#### EXERCISE AIM
Which lines in the records below mention the word "Latarjet"? Copy each one out.
── EXCERPTED RECORDS ──
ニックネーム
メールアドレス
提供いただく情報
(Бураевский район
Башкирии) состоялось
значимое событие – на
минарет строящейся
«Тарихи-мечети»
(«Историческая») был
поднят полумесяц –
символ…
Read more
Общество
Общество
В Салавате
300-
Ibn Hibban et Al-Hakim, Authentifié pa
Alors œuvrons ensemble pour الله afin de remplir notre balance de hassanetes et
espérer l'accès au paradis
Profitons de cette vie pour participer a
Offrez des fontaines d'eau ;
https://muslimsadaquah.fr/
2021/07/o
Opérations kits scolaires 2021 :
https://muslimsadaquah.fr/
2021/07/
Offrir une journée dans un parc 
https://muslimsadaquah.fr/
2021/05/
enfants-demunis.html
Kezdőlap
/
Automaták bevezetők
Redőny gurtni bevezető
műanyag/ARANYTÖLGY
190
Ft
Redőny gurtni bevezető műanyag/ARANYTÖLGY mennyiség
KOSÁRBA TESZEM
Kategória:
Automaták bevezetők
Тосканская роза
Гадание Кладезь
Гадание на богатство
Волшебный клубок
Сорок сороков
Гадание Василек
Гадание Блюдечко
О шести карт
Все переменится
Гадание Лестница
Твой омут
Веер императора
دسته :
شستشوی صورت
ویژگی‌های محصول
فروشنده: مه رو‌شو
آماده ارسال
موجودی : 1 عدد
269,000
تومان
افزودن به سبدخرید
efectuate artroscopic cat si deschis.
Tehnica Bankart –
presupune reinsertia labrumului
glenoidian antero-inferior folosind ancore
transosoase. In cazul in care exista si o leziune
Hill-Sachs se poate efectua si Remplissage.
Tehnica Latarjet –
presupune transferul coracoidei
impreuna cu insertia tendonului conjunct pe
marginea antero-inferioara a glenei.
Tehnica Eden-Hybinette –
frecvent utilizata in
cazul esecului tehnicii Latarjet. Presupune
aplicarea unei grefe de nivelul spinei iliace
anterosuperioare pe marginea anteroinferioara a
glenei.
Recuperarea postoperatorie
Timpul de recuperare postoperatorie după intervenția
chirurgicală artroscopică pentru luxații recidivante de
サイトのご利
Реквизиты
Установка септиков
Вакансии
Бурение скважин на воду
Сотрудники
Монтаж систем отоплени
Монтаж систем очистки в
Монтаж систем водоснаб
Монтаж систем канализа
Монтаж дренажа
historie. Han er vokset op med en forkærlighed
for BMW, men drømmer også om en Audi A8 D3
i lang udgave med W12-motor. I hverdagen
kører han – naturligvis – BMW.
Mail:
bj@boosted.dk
───
#### SOLUTION
Tehnica Latarjet –
cazul esecului tehnicii Latarjet. Presupune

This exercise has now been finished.